Re: Dynamic mutidimensional arrays

Hi Michael

On Wed, 5 Apr 2023 at 16:08, Michael Riedl wrote:

thanks for the detailed answer - but it still does not become clear to me.

How would I (without and "surrounding") do a simple

val := A[i,k] * B[k,j];

In classic Modula-2 (both PIM and ISO) there is only one way to allocate a block of memory whose size is not known at compile time and then use array subscript notation on that block of memory, and this one way is to type cast the memory block to an array type of the specific size that the memory block was allocated with at runtime.
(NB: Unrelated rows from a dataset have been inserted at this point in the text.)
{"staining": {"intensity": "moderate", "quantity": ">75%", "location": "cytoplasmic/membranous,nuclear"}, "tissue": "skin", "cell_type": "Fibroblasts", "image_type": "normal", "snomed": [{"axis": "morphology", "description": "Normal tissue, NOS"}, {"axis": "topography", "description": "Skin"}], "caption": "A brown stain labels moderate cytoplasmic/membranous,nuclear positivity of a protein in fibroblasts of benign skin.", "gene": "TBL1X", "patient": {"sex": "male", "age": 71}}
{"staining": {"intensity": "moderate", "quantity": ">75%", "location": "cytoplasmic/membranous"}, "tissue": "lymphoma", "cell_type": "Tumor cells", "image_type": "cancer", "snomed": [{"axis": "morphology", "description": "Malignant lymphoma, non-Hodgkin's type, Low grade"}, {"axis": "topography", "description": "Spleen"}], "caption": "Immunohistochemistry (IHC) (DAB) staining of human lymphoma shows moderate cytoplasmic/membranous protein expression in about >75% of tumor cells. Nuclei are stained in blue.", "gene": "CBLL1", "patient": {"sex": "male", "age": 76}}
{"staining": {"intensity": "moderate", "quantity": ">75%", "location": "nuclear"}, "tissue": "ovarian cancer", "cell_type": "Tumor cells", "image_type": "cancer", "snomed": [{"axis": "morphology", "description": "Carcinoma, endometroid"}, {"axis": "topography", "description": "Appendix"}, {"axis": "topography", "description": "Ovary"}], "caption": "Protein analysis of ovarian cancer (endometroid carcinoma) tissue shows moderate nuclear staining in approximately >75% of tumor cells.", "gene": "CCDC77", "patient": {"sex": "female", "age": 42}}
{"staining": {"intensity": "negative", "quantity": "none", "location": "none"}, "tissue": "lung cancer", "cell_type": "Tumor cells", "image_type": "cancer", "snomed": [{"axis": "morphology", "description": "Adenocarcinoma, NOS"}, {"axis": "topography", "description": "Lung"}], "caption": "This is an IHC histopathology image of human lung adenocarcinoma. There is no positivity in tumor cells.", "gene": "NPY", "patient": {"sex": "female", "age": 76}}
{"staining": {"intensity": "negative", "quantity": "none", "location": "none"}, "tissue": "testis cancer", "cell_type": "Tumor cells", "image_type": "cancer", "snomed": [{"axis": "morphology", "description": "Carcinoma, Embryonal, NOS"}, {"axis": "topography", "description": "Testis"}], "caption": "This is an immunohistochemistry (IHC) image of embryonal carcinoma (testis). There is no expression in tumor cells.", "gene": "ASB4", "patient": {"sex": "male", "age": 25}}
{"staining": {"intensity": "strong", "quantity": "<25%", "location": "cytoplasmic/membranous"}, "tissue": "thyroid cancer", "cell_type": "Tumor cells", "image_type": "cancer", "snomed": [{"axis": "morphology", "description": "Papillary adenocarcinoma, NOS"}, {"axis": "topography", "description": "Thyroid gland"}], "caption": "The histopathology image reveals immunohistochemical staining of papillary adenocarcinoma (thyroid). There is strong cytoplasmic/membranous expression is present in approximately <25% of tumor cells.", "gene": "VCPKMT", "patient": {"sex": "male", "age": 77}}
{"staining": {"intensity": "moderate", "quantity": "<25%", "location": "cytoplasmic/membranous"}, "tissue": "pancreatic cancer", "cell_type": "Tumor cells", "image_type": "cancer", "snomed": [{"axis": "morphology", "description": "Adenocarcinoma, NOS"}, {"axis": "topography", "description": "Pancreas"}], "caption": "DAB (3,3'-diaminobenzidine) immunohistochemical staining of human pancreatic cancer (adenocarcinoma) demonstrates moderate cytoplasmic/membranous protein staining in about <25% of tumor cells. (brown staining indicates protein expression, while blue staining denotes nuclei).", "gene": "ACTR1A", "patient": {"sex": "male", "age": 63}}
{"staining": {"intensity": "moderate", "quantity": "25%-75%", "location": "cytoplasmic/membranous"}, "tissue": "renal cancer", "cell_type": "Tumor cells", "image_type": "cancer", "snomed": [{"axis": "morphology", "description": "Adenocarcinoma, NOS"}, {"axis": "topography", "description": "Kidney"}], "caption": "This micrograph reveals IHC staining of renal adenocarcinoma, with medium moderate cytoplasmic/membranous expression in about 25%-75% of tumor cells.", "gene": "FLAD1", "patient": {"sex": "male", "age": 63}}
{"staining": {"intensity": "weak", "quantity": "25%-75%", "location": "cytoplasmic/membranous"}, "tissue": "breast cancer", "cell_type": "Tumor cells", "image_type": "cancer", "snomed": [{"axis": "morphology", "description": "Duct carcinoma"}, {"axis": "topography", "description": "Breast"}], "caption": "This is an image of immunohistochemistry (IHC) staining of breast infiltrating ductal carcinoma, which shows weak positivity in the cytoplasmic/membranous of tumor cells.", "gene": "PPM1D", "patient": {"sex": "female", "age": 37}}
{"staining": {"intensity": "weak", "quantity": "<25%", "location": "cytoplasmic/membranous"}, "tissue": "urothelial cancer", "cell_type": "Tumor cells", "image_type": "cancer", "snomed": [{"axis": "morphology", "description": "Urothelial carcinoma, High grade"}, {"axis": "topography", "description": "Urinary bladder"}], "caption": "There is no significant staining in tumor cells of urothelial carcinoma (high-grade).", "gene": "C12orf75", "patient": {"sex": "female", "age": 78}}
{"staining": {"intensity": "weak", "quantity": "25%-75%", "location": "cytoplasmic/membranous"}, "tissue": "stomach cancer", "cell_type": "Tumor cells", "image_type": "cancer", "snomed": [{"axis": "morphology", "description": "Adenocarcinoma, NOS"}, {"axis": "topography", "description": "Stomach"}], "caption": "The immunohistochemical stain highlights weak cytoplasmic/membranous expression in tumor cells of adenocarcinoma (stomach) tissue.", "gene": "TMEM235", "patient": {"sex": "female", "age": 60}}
This is less messy than the address arithmetic I mentioned earlier, and it also significantly reduces the opportunity for error, but it is nevertheless cumbersome. I did this in an implementation of interned dynamic strings for our bootstrap compiler.

https://github.com/m2sf/m2bsk/blob/master/src/lib/String.def

https://github.com/m2sf/m2bsk/blob/master/src/lib/imp/String.pim.mod

https://github.com/m2sf/m2bsk/blob/master/src/lib/imp/String.iso.mod

The implementation of the dynamic string type is based on a variant record with a length field and the variant payload. In this particular case we need strings with a maximum length of 4096 characters because that is the maximum length of a string literal supported by the compiler.

Now, one might implement this with one variant for each possible length but that would mean a record with 4096 variants. Not really desirable. So I did some frequency analysis of literal lengths in Modula-2 source code and structured the variants around the most common cases, combining other less common cases. The most frequent literal lengths are in the range of one to 80 characters, so each of these got its own variant in the record. The longer literals are less and less frequent, so there are nine more variants to cover them, whereby the number of cases covered increases with increasing length. As a result, the record type has 89 variants, which is quite a lot still, but manageable.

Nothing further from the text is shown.